Wie ist das mit den Elektronen in einem Molekül?
Kann man da die einzelnen Elektronen voneinander unterscheiden? Handelt es sich immer um dieselben Elektronen? Oder sprechen wir nicht viel eher von einem „Elektronengas“ oder von unanschaulichen „Quantenzuständen“?
Sind Atomkerne mit sich selbst ident? Könnte man alle Atomkerne der Welt – zumindest theoretisch – durchnumerieren und man hätte dann lauter individuelle Atomkerne?
Oder wabert das ganze Universum als eine undefinierbare Materiewolke vor sich hin und die Identitäten, die wir wahrnehmen, sind eigentlich Schimären, die unsere Eltern uns eingeredet haben?
Na, und bei den materiellen Realitäten – also bei Atomen und Molekülen – nennen wir sie einfach einmal „die Wirklichkeit“ – ist es ja noch vergleichsweise einfach.

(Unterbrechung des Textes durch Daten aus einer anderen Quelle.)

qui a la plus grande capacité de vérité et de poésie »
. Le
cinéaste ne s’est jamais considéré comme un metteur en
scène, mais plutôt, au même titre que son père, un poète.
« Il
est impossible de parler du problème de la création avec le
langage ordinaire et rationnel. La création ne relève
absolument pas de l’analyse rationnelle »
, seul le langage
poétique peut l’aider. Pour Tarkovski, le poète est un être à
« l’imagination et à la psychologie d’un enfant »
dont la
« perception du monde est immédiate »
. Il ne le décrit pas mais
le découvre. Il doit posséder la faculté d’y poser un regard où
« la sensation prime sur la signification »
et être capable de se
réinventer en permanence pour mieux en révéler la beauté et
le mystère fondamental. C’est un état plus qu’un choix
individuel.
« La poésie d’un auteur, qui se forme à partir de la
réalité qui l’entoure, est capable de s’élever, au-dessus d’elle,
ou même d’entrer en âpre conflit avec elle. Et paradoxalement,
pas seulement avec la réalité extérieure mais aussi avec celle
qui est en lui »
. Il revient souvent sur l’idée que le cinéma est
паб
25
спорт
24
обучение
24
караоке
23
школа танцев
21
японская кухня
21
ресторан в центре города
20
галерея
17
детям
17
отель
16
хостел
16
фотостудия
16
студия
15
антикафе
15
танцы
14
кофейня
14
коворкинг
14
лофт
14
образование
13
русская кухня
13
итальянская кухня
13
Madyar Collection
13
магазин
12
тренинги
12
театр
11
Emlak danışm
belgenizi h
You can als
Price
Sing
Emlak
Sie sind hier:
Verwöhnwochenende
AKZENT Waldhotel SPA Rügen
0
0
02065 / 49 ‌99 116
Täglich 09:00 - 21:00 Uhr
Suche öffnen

Aber was ist mit den immateriellen Realitäten – nennen wir sie einfach mal die „Wahrheit“?
Ist Darth Vader immer derselbe, ganz egal, ob er von John im mittleren Westen, von Jacques in Paris oder von Erik in Norwegen perzipiert wird? Meinen wir alle dasselbe, wenn wir von Darth Vader sprechen, lesen und hören?
Der Streit geht auseinander, manche Leute behaupten, literarische Wahrheiten seien klarer definiert als so manche historischen Wahrheiten. Über Peter Pan wissen wir mehr, als über den historischen Jesus Christus – das neue Testament ist kein Geschichtsbuch, sondern eine Sammlung von Geschichten, wenngleich einige historische Tatsachen zugrunde liegen.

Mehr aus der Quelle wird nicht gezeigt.